▶ [Exercise details] Return every line of the listing, exactly as it reads.

▶ [Recorded information]
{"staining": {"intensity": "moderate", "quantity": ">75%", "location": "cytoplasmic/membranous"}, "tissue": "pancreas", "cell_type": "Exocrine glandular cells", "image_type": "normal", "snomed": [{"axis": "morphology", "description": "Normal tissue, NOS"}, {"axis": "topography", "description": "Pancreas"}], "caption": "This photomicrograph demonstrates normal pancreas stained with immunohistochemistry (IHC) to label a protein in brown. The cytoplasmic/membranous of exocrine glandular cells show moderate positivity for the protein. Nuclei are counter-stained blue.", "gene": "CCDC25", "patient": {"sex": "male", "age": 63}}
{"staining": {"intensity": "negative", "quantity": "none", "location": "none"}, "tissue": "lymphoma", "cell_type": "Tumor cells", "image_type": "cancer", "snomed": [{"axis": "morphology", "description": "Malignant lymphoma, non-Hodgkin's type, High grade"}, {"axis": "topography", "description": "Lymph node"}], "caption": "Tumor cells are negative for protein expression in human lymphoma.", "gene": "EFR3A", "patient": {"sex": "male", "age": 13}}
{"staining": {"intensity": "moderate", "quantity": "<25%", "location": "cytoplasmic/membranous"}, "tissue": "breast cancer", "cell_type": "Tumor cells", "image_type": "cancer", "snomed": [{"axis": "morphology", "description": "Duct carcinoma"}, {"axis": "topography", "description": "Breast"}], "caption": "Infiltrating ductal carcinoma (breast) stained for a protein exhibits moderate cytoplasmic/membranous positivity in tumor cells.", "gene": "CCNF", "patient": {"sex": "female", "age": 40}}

▶ [Response for this exercise]
{"staining": {"intensity": "moderate", "quantity": ">75%", "location": "cytoplasmic/membranous"}, "tissue": "pancreas", "cell_type": "Exocrine glandular cells", "image_type": "normal", "snomed": [{"axis": "morphology", "description": "Normal tissue, NOS"}, {"axis": "topography", "description": "Pancreas"}], "caption": "This photomicrograph demonstrates normal pancreas stained with immunohistochemistry (IHC) to label a protein in brown. The cytoplasmic/membranous of exocrine glandular cells show moderate positivity for the protein. Nuclei are counter-stained blue.", "gene": "CCDC25", "patient": {"sex": "male", "age": 63}}
{"staining": {"intensity": "negative", "quantity": "none", "location": "none"}, "tissue": "lymphoma", "cell_type": "Tumor cells", "image_type": "cancer", "snomed": [{"axis": "morphology", "description": "Malignant lymphoma, non-Hodgkin's type, High grade"}, {"axis": "topography", "description": "Lymph node"}], "caption": "Tumor cells are negative for protein expression in human lymphoma.", "gene": "EFR3A", "patient": {"sex": "male", "age": 13}}
{"staining": {"intensity": "moderate", "quantity": "<25%", "location": "cytoplasmic/membranous"}, "tissue": "breast cancer", "cell_type": "Tumor cells", "image_type": "cancer", "snomed": [{"axis": "morphology", "description": "Duct carcinoma"}, {"axis": "topography", "description": "Breast"}], "caption": "Infiltrating ductal carcinoma (breast) stained for a protein exhibits moderate cytoplasmic/membranous positivity in tumor cells.", "gene": "CCNF", "patient": {"sex": "female", "age": 40}}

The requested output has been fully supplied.